Scientific classification
- Kingdom: Animalia
- Phylum: Chordata
- Class: Aves
- Order: Passeriformes
- Family: Pachycephalidae
- Genus: Coracornis
- Species: C. sanghirensis
- Binomial name: Coracornis sanghirensis (Oustalet, 1881)
- Synonyms: Colluricincla sanghirensis ; Pinarolestes sanghirensis Oustalet, 1881 ;

= Sangihe whistler =

- Genus: Coracornis
- Species: sanghirensis
- Authority: (Oustalet, 1881)
- Conservation status: CR

Species of bird

The Sangihe whistler or Sangihe shrikethrush (Coracornis sanghirensis) is a species of bird in the family Pachycephalidae. It is endemic to Sangihe Island in Indonesia.

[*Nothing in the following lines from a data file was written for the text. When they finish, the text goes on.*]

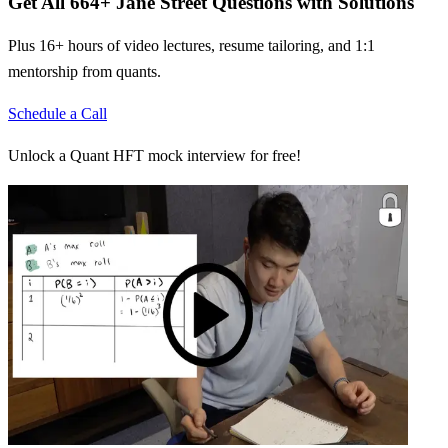
Get All
664
+
Jane Street
Questions with Solutions
Plus 16+ hours of video lectures, resume tailoring, and 1:1
mentorship from quants.
Schedule a Call
Unlock a Quant HFT mock interview for free!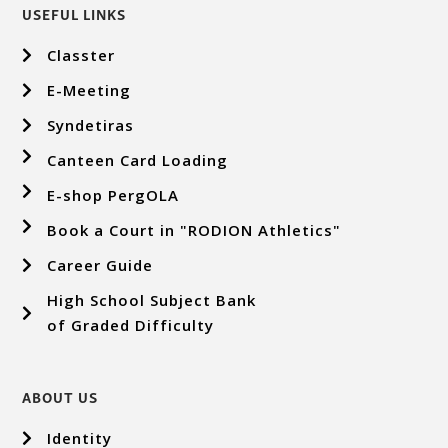
USEFUL LINKS
Classter
E-Meeting
Syndetiras
Canteen Card Loading
E-shop PergOLA
Book a Court in "RODION Athletics"
Career Guide
High School Subject Bank
of Graded Difficulty
ABOUT US
Identity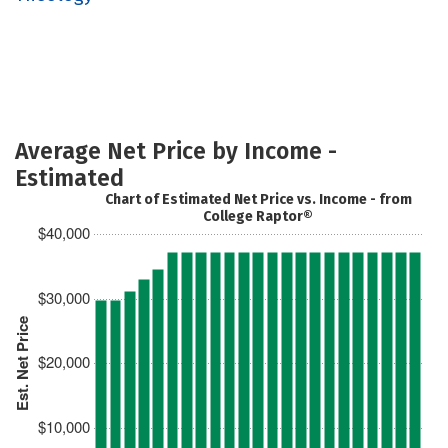
Average Net Price by Income -
Estimated
Chart of Estimated Net Price vs. Income - from
College Raptor®
$40,000
$30,000
Est. Net Price
$20,000
$10,000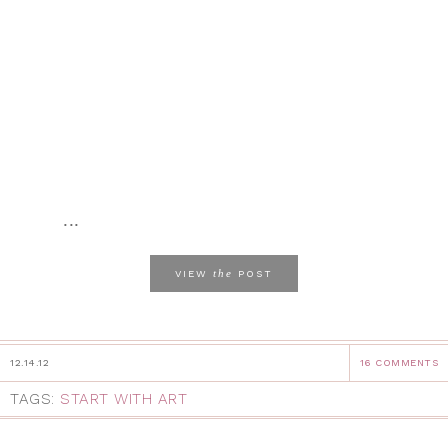
...
the
VIEW
POST
12.14.12
16 COMMENTS
TAGS:
START WITH ART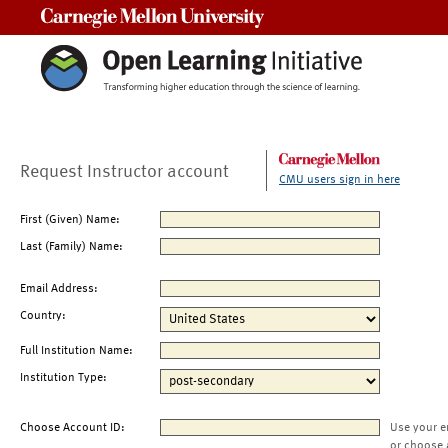
Carnegie Mellon University
Request Instructor account
CMU users sign in here
First (Given) Name:
Last (Family) Name:
Email Address:
Country:
Full Institution Name:
Institution Type:
Choose Account ID:
Use your e
or choose 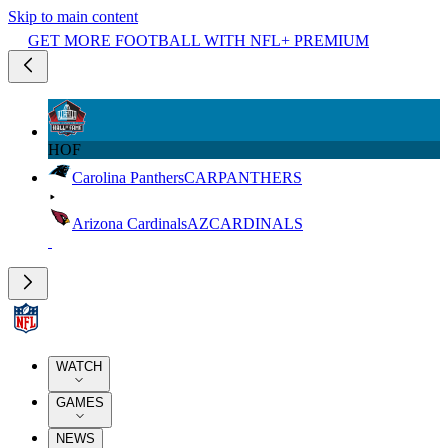
Skip to main content
GET MORE FOOTBALL WITH NFL+ PREMIUM
HOF
Carolina Panthers
CAR
PANTHERS
Arizona Cardinals
AZ
CARDINALS
WATCH
GAMES
NEWS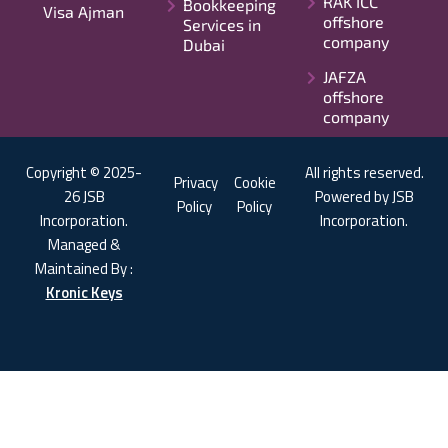
RAK ICC
Bookkeeping
Visa Ajman
offshore
Services in
company
Dubai
JAFZA
offshore
company
Copyright © 2025-
All rights reserved.
Privacy
Cookie
26 JSB
Powered by JSB
Policy
Policy
Incorporation.
Incorporation.
Managed &
Maintained By :
Kronic Keys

Its natural habitat is subtropical or tropical moist montane forests. Specifically, it lives in ridgetop forests with large trees and full canopy cover.

It is threatened by habitat loss.

Originally, the Sangihe shrikethrush was described in the genus Pinarolestes. It was re-classified from the genus Colluricincla to Coracornis in 2013. Alternate names include the Sahengbalira shrike-thrush and Sangir whistler.